■ About this exercise
Please restate each entry that appears below word for word, without its pictures.
※
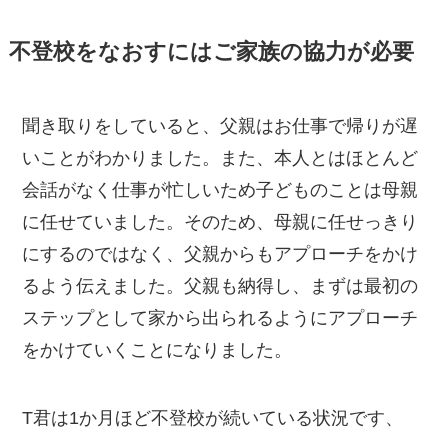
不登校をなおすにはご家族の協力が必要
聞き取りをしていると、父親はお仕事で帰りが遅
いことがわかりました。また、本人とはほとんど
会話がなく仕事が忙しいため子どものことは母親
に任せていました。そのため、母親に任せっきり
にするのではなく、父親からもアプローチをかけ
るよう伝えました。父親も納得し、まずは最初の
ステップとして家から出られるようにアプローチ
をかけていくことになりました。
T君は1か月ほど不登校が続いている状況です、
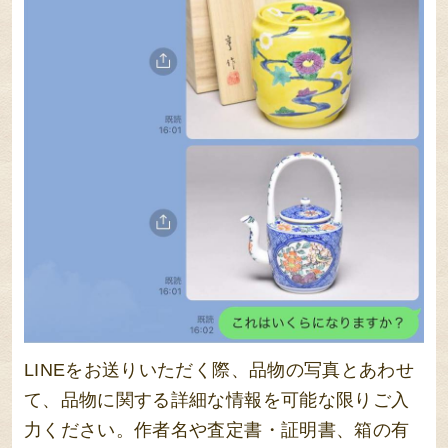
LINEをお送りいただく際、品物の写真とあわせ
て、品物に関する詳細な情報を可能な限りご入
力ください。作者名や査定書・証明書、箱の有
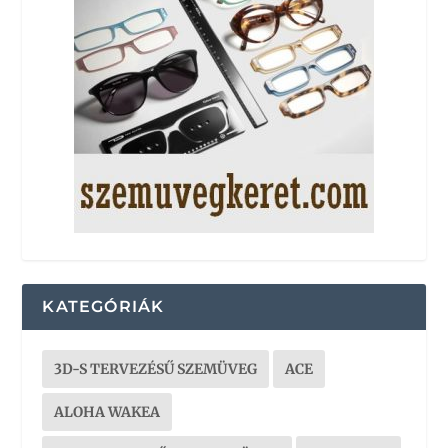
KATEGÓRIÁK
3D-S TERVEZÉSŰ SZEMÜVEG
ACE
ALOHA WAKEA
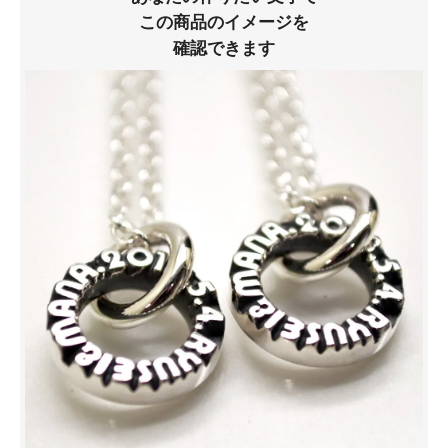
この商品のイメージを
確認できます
※
■ Response to the exercise
不登校をなおすにはご家族の協力が必要
聞き取りをしていると、父親はお仕事で帰りが遅
いことがわかりました。また、本人とはほとんど
会話がなく仕事が忙しいため子どものことは母親
に任せていました。そのため、母親に任せっきり
にするのではなく、父親からもアプローチをかけ
るよう伝えました。父親も納得し、まずは最初の
ステップとして家から出られるようにアプローチ
をかけていくことになりました。
T君は1か月ほど不登校が続いている状況です、
LINEをお送りいただく際、品物の写真とあわせ
て、品物に関する詳細な情報を可能な限りご入
力ください。作者名や査定書・証明書、箱の有
KATEGÓRIÁK
3D-S TERVEZÉSŰ SZEMÜVEG
ACE
ALOHA WAKEA
この商品のイメージを
確認できます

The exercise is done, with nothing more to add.